§ **Problem statement**
Where an image occurs, skip it and print the rest of the records verbatim.
BEGIN
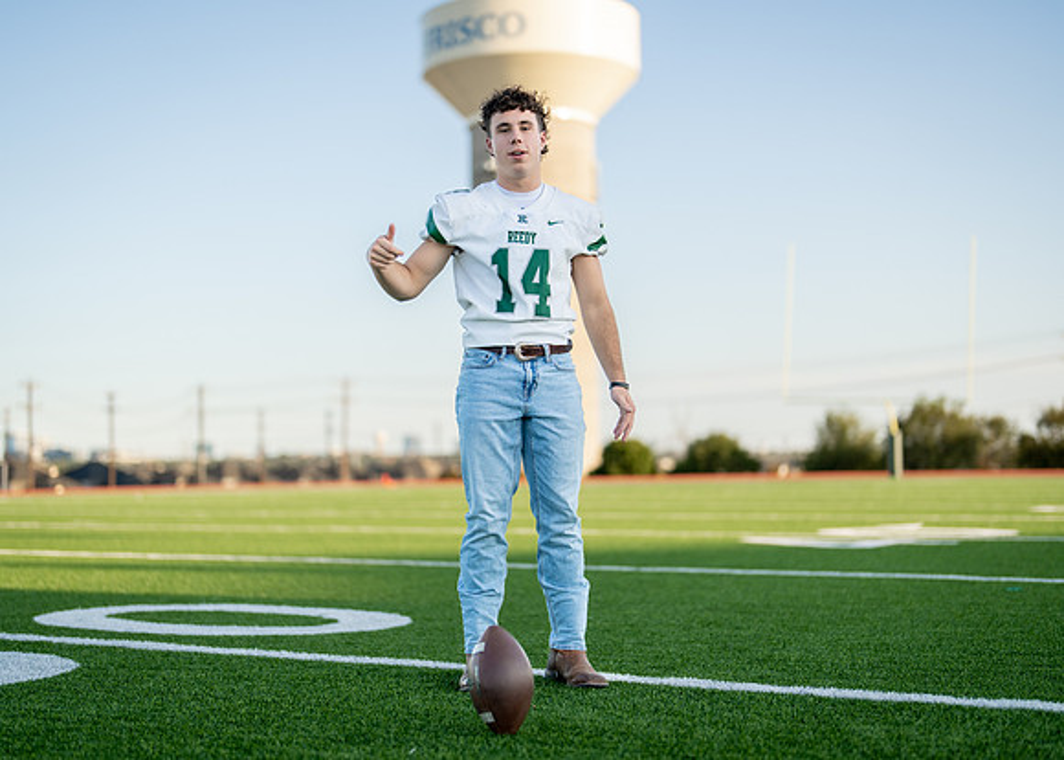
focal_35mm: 55
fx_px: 1650
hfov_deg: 35.7
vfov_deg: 25.9
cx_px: 532
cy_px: 380
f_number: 1.2
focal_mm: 50
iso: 100
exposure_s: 1/2500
END
§ **Output of the task**
focal_35mm: 55
fx_px: 1650
hfov_deg: 35.7
vfov_deg: 25.9
cx_px: 532
cy_px: 380
f_number: 1.2
focal_mm: 50
iso: 100
exposure_s: 1/2500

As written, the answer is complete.